Ischemic Stroke

What is a stroke?
A stroke is an interruption of the blood supply to any part of the brain.  If blood flow is blocked for longer than a few seconds, the brain does not get enough oxygen leading to brain cells death.


There are two kinds of strokes: 

Ischemic Stroke:  Ischemic stroke results from an artery being clogged, or by the gradual buildup pf plaque and other fatty deposits.

Hemorrhagic Stroke:  Hemorrhagic stroke occurs when a blood vessel is weakened and ruptures, bleeding into the brain.

TIA (Transient Ischemic Attack):  Often called a “mini-stroke” and is caused by a temporary blockage in the blood vessel.  Symptoms are exactly that of a stroke, but resolve within 24 hours.


Signs of a stroke

  • Sudden numbness or weakness of the face, arm or leg, especially on one side of the body.
  • Sudden confusion, trouble speaking, understanding language or thinking.
  • Sudden trouble seeing in one or both eyes, dimmed vision or double vision.
  • Sudden trouble walking, dizziness, loss of balance or coordination, clumsiness.
  • Sudden severe headache with no known cause.


Use the F.A.S.T test for recognizing and responding to stroke symptoms

F (Face)

Ask the person to smile – Does one side of the face

A (Arms) 

Ask the person to raise both arms – Does one arm drift

S (Speech)

Ask the person to repeat a simple sentence.  Does the
speech sound slurred or strange?

T (Time)

If you observe any of these signs, it’s time to call 9-1-1
or get to the nearest hospital.

Risk of stroke you have NO control over:

  •  Age – your chance of having a stroke increases with age
  •  Gender – Men have more strokes than women
  •  Race – Blacks, Latinos and Asians are at higher risk for stroke than Caucasains
  •  Family History – A family history of heart disease or stroke can increase your risk
  •  Previous history of stroke / TIA – If you have already had a stroke or TIA, you are at greater risk of having another stroke.


Risks you DO have control over:

  • High Blood Pressure  – High blood pressure can put stress on your blood vessels.  This can lead to a stroke from blood clots or from bleeding.
  • High Cholesterol – When fatty substance (plaque) builds up; blood cannot travel to your heart.
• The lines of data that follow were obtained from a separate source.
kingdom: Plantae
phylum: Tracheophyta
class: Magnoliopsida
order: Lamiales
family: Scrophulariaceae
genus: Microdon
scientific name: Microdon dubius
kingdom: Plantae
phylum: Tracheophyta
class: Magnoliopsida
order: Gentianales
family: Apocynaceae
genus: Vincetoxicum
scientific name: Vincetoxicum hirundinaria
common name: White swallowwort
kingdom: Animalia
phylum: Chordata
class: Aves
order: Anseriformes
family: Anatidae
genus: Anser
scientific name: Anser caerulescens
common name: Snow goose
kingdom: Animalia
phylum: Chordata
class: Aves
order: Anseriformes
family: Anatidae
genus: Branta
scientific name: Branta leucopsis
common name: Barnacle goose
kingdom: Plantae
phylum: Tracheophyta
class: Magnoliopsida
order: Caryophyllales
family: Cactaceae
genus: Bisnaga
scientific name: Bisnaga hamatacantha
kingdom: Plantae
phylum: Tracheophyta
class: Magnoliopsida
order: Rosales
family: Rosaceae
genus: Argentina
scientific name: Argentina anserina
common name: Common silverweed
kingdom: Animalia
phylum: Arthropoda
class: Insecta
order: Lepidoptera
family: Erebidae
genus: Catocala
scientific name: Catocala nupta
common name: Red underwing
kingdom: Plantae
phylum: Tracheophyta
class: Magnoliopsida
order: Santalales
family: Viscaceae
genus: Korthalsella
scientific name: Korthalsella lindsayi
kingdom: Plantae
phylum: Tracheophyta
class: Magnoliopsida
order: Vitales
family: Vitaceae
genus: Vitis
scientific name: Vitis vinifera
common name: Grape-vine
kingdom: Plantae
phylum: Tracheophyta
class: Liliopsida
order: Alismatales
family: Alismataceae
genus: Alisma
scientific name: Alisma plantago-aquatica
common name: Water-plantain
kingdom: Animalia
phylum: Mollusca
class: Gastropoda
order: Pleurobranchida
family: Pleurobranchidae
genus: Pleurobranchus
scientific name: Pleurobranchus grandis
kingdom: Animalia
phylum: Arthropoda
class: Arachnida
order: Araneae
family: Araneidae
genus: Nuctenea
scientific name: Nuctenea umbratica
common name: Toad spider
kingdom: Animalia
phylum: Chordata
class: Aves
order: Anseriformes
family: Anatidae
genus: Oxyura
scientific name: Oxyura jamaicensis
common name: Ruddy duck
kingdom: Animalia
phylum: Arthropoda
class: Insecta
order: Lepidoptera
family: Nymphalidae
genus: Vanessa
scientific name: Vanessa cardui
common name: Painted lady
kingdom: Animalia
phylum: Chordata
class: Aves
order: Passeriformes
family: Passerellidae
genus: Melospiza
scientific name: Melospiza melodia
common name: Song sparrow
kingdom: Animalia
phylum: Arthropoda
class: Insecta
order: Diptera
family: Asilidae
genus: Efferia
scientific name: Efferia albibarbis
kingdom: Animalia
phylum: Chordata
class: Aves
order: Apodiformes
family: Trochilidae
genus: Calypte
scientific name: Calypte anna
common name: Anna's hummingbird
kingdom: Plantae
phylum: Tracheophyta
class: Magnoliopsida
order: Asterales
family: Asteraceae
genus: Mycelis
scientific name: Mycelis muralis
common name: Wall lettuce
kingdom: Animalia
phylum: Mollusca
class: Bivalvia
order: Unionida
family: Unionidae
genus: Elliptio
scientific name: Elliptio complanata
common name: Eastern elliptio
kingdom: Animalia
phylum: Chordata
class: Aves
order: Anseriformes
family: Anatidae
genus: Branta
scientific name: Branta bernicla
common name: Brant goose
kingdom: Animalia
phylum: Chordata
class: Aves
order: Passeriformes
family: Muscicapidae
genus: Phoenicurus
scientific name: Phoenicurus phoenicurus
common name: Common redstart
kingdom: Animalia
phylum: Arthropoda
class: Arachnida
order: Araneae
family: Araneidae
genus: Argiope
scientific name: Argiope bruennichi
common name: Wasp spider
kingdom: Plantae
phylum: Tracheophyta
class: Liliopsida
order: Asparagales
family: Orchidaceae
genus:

Too much plaque forms and blocks blood flow to your vessels.  This can cause heart disease, peripheral artery disease and strokes.
  • Smoking– Smoking doubles your risk of stroke.
  • Alcohol – Heavy drinking can increase your risk for a stroke.
  • Atrial Fibrillation – An irregular heart beat causes your heart to beat too quickly and out of rhythm.  Blood can pool in your heart and form clots.
  • Carotid Artery Disease – When plaque builds up in the neck arteries, it increases the risk of stroke.


Treatments for a stroke
The sooner you receive treatment, the less damage will occur.  It is important to understand stroke warning signs and to get to the hospital as soon as possible.  Time is an important factor in determining whether you are eligible for certain stroke treatments.


tPA is used to speed up the dissolving of a clot.  IV tPA should be given within 3 hours of the onset of symptoms.

Intra-arterial tPA (intra-arterial thrombolysis) should be given with in 6 hours of symptoms.  This is administered through a catheter which is placed through a nick in the skin at the groin.  The catheter is advanced through the artery in the leg all the way to the arteries in the brain where the clot busting medication is used or Mechanical Thrombectomy is performed.


Mechanical Thrombectomy

MERCI Retrieval System – This system has a tiny corkscrew shaped device that works by wrapping around the clot and trapping it.  The clot is then retrieved and removed from the blood vessel.

Penumbra System – This system allows for revascularization of occluded vessels by aspirating the blood clot out of the vessel.

Acute strokes are treated on an emergent basis.  A team of physicians, including ER Physicians, Neurologists, and Interventional Neuroradiologists are available 24 hours a day, 7 days a week to treat these patients. Often a patient is taken directly from the ambulance for a CT Scan then directly to the Interventional Neuroradiology Suite where treatment can be administered.